An interesting thing about the X2 Omni is that it takes diagonal paths, and in my case, where I have uneven floor heights, traversing rooms can be a noisy affair as it enters the new room at an angle, causing the sweeper to rub against the protrusion on the floor, causing a squeaky noise. Otherwise, the X2 Omni is relatively silent on its default settings.
Despite the more sophisticated navigation system, it doesn’t seem like the X2 Omni is significantly smarter; if anything, it seems as if it’s designed around the radical redesign, which makes it more nimble and manoeuvrable. So you still need to exercise discretion in how your furniture is arranged and what you leave on the floor. This is something that applies to all robot vacuums–to various degrees–regardless of cost.
The X2 Omni can be set up to support Alexa and Google Assistant, but I feel it’s more effective just to use YIKO 2.0, the onboard assistant, to ask it to clean specific rooms or spots–it’s pretty handy for simple, specific instructions. But! I’m out of earshot most of the time, so the app is far more useful; plus, it’s easier to adjust cleaning settings.
The X2 Omni also has a front camera (part of the AIVI 3D navigation system) that it uses to identify and detect objects. It has a secondary purpose as well–you can use it to survey your house, and there’s the added flexibility of giving you the ability to control the vacuum manually with on-screen controls like a remote-controlled car (just because). The cynical among us will rightfully question the issue of privacy in this case, and Robovacs’ public response is that privacy will not be violated and they will put the privacy of customers first, which is the equivalent of ‘trust me bro’. The reality is it’s no different from any other device with the ability to capture sight and sound, so the risk is, in reality, no more so than the average device with a camera, terms & conditions notwithstanding.
Aye or nay
If you take the Roborock Q Revo as a reference, the X2 Omni has more power and is physically more compact and flexible in terms of managing carpets and terrain. It also has a more sophisticated navigation system that’s great at avoiding people even when moving at speed, though admittedly, I do not think it offers a breakthrough-level kind of performance despite what the list of features states, and I’m not quite certain about the benefits of AI Navigation. Hopefully, future updates will sort this out. As mentioned previously, I suspect the tech makes it possible for the Ecovacs to manifest their vision of a more nimble robot vacuum that can traverse tighter spots and clean wall edges better.
The price difference feels par for the course; the truth is it really depends on whether you need its more compact form (height and width, mostly) for those hard-to-reach spaces and the additional bells and whistles, which I suspect most people do not.
That said, the X2 Omni is a decent representation of what robot vacuums can do right now and to an extent, it’s a bit like a cutting-edge flagship smartphone with a myriad of features that you may or may not use.
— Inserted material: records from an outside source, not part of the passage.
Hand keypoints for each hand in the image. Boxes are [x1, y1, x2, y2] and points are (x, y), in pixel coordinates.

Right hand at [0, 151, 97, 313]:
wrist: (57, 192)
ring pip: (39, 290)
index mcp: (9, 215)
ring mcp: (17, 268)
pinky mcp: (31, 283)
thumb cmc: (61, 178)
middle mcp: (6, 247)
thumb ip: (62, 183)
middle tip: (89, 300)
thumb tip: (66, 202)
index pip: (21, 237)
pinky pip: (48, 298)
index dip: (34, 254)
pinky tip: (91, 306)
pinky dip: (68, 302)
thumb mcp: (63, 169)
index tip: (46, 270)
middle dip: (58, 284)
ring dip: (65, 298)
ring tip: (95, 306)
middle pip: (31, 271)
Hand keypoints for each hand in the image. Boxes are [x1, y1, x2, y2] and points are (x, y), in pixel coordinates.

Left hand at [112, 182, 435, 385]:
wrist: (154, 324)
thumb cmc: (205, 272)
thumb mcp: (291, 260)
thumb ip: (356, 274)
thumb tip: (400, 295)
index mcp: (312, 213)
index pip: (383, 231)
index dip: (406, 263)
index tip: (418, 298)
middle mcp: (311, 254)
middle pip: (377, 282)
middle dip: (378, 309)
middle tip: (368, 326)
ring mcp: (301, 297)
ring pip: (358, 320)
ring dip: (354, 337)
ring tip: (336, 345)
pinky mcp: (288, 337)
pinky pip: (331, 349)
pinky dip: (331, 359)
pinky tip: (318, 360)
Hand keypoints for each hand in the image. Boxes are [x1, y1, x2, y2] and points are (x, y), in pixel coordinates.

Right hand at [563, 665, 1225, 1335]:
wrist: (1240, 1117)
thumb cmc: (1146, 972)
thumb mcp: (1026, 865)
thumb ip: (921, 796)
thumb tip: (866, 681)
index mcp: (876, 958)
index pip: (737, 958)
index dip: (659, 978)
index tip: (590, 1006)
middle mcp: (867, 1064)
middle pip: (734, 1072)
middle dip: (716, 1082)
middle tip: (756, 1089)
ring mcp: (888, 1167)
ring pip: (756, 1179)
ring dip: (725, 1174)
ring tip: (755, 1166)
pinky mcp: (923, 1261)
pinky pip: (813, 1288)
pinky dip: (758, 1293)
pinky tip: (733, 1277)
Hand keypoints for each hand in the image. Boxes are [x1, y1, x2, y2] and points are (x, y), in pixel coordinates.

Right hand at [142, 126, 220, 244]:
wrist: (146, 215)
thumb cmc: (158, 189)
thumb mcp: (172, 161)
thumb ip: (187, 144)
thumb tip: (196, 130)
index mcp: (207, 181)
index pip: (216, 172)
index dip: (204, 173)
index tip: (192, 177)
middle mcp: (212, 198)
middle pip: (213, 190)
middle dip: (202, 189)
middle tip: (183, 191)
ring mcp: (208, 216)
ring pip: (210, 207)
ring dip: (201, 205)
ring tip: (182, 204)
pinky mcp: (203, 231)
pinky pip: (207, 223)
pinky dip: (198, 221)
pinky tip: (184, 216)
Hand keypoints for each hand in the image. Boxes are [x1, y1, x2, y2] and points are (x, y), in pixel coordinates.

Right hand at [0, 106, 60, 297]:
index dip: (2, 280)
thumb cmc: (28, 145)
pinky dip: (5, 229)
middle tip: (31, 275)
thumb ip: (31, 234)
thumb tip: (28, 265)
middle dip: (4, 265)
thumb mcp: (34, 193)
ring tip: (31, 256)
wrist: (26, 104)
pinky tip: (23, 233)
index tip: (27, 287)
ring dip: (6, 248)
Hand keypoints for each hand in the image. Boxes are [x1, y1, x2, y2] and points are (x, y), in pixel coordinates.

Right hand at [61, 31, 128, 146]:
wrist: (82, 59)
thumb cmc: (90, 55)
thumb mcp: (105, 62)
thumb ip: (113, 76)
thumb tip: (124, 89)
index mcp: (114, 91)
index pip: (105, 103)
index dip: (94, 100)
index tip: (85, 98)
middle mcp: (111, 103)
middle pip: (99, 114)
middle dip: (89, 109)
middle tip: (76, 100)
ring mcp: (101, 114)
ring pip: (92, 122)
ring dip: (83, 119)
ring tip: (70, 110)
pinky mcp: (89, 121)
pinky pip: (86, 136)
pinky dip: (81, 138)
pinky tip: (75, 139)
For some, it solves their highly exacting needs, but for the rest of us, you’re paying for specs and the thrill of ownership.
- ECOVACS DEEBOT X2 Omni - 7.6/107.6/10
ECOVACS DEEBOT X2 Omni
Price SGD1,799 (now retailing SGD1,559)/ MYR5,799
Value Proposition ✅✅✅✅✅✅✅☐☐☐
Design & Build Quality ✅✅✅✅✅✅✅½☐☐
The X2 Omni offers best-of-class specs (or near to it) and is reasonable for the offer price. Navigation-wise, it’s reasonably decent but isn’t mind-blowingly fantastic, and could use a software update for refinement. But generally, this represents what robot vacuums can offer if money is no object. If you have tight spaces around the house, this is worth consideration.